90% des utilisateurs ont créé un compte sur l’instance principale mastodon.social. Autant dire que côté décentralisation… Le pire c’est que leur identifiant est lié à la plateforme donc ils devront abandonner tous leurs contacts et leur historique si d’aventure ils devaient changer d’instance.

Vous pouvez aller voir ailleurs, mais déjà que le réseau est petit, il est bien difficile de se dire qu’une petite instance sera là dans la durée.

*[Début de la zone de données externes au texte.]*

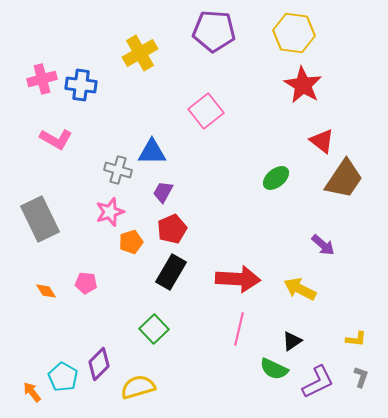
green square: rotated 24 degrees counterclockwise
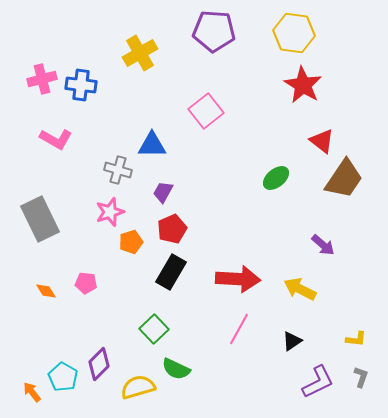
blue triangle: moved 7 px up
pink line: rotated 16 degrees clockwise
green semicircle: moved 98 px left
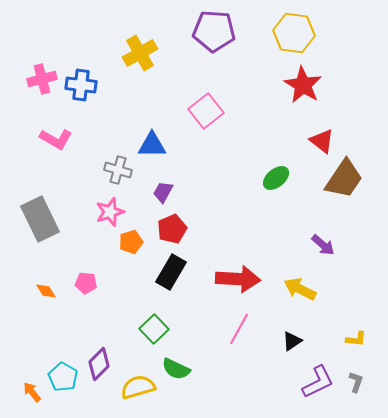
gray L-shape: moved 5 px left, 5 px down
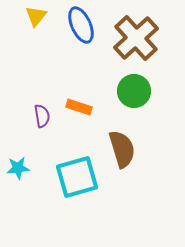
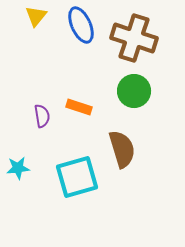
brown cross: moved 2 px left; rotated 30 degrees counterclockwise
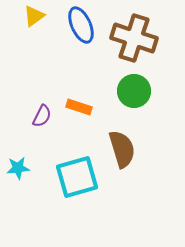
yellow triangle: moved 2 px left; rotated 15 degrees clockwise
purple semicircle: rotated 35 degrees clockwise
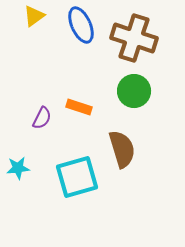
purple semicircle: moved 2 px down
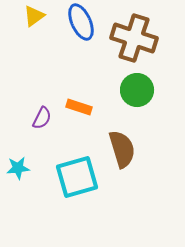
blue ellipse: moved 3 px up
green circle: moved 3 px right, 1 px up
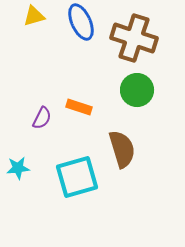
yellow triangle: rotated 20 degrees clockwise
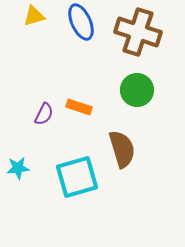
brown cross: moved 4 px right, 6 px up
purple semicircle: moved 2 px right, 4 px up
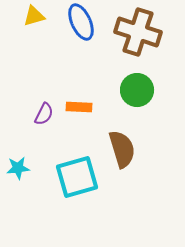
orange rectangle: rotated 15 degrees counterclockwise
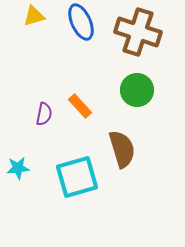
orange rectangle: moved 1 px right, 1 px up; rotated 45 degrees clockwise
purple semicircle: rotated 15 degrees counterclockwise
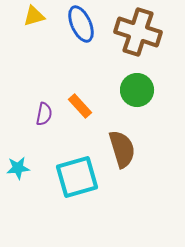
blue ellipse: moved 2 px down
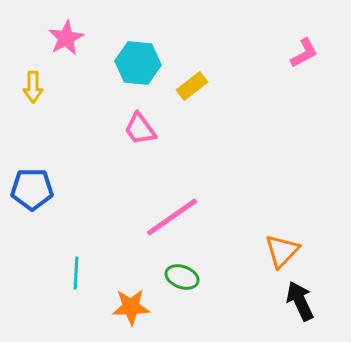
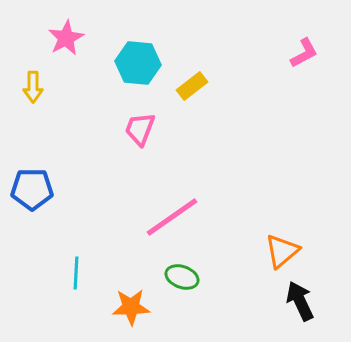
pink trapezoid: rotated 57 degrees clockwise
orange triangle: rotated 6 degrees clockwise
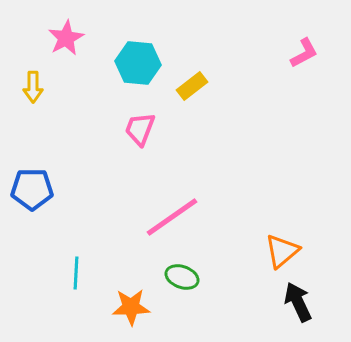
black arrow: moved 2 px left, 1 px down
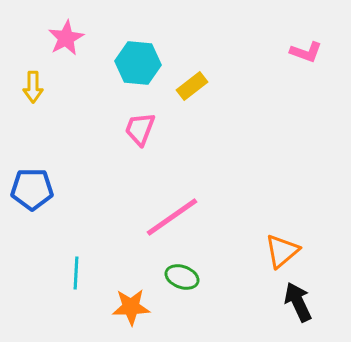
pink L-shape: moved 2 px right, 1 px up; rotated 48 degrees clockwise
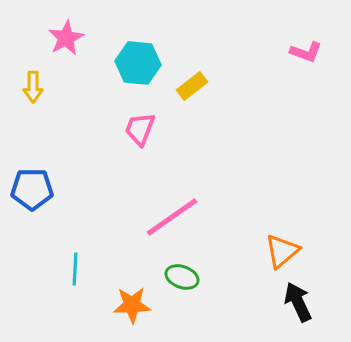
cyan line: moved 1 px left, 4 px up
orange star: moved 1 px right, 2 px up
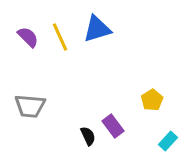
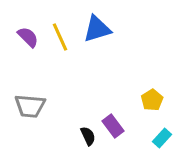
cyan rectangle: moved 6 px left, 3 px up
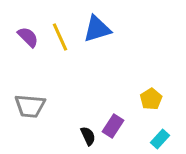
yellow pentagon: moved 1 px left, 1 px up
purple rectangle: rotated 70 degrees clockwise
cyan rectangle: moved 2 px left, 1 px down
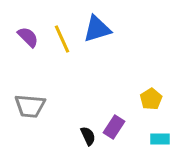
yellow line: moved 2 px right, 2 px down
purple rectangle: moved 1 px right, 1 px down
cyan rectangle: rotated 48 degrees clockwise
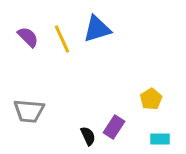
gray trapezoid: moved 1 px left, 5 px down
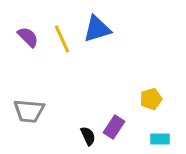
yellow pentagon: rotated 15 degrees clockwise
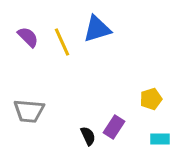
yellow line: moved 3 px down
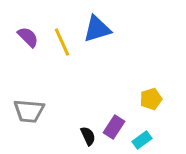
cyan rectangle: moved 18 px left, 1 px down; rotated 36 degrees counterclockwise
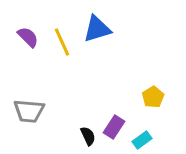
yellow pentagon: moved 2 px right, 2 px up; rotated 15 degrees counterclockwise
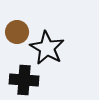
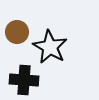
black star: moved 3 px right, 1 px up
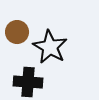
black cross: moved 4 px right, 2 px down
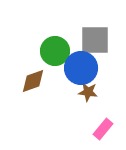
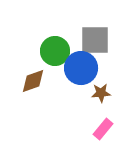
brown star: moved 13 px right, 1 px down; rotated 12 degrees counterclockwise
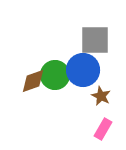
green circle: moved 24 px down
blue circle: moved 2 px right, 2 px down
brown star: moved 3 px down; rotated 30 degrees clockwise
pink rectangle: rotated 10 degrees counterclockwise
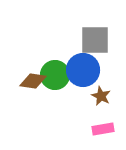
brown diamond: rotated 28 degrees clockwise
pink rectangle: rotated 50 degrees clockwise
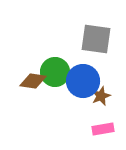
gray square: moved 1 px right, 1 px up; rotated 8 degrees clockwise
blue circle: moved 11 px down
green circle: moved 3 px up
brown star: rotated 24 degrees clockwise
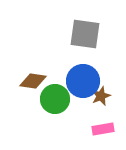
gray square: moved 11 px left, 5 px up
green circle: moved 27 px down
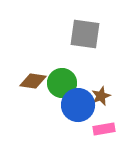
blue circle: moved 5 px left, 24 px down
green circle: moved 7 px right, 16 px up
pink rectangle: moved 1 px right
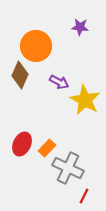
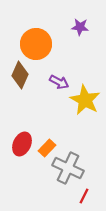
orange circle: moved 2 px up
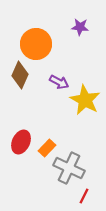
red ellipse: moved 1 px left, 2 px up
gray cross: moved 1 px right
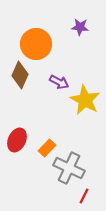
red ellipse: moved 4 px left, 2 px up
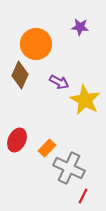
red line: moved 1 px left
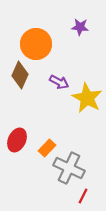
yellow star: moved 2 px right, 2 px up
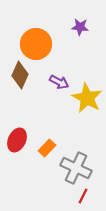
gray cross: moved 7 px right
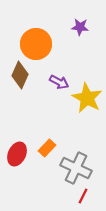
red ellipse: moved 14 px down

Si pour migrer je dois tout perdre, même moi je risque d’aller sur l’instance principale et jeter l’idée de décentralisation.

Pour jouer à ce jeu, il faut non seulement un système de délégation ou d’indirection au niveau des identifiants mais aussi aider les 90% des utilisateurs à effectivement l’utiliser (non, implémenter webfinger ne suffit pas).

À défaut il faut prévoir dans le protocole un moyen d’annoncer aux clients qu’un utilisateur a changé d’instance, que les clients se mettent à jour à partir de là et que les serveurs sachent réimporter l’historique d’un utilisateur en migration. C’est toujours possible de l’ajouter après coup mais qu’ils n’y aient pas pensé ne me rend pas optimiste sur la compréhension des enjeux.

* * *

Bref, pour que j’y crois il aurait fallu une stratégie pour faire migrer une masse critique d’utilisateurs, plus une mise en œuvre autrement que théorique de la décentralisation.

Je n’ai aucun des deux aujourd’hui et ce n’est pas faute de l’espérer mais je ne crois pas une seconde que les quelques petites fonctionnalités techniques fassent la différence vis à vis d’un réseau qui est quasiment passé dans le langage courant, soutenu par une entreprise qui peut mettre des dizaines millions sur la table du jour au lendemain.

Il est temps d’arrêter de croire que tous les problèmes sont techniques et peuvent se résoudre avec des lignes de code. Faire un système de publication décentralisé c’est (relativement) simple. D’autres l’ont déjà fait et ce n’est pas ça qui bloque. L’enjeu pour sortir de la centralisation de Twitter se situe ailleurs.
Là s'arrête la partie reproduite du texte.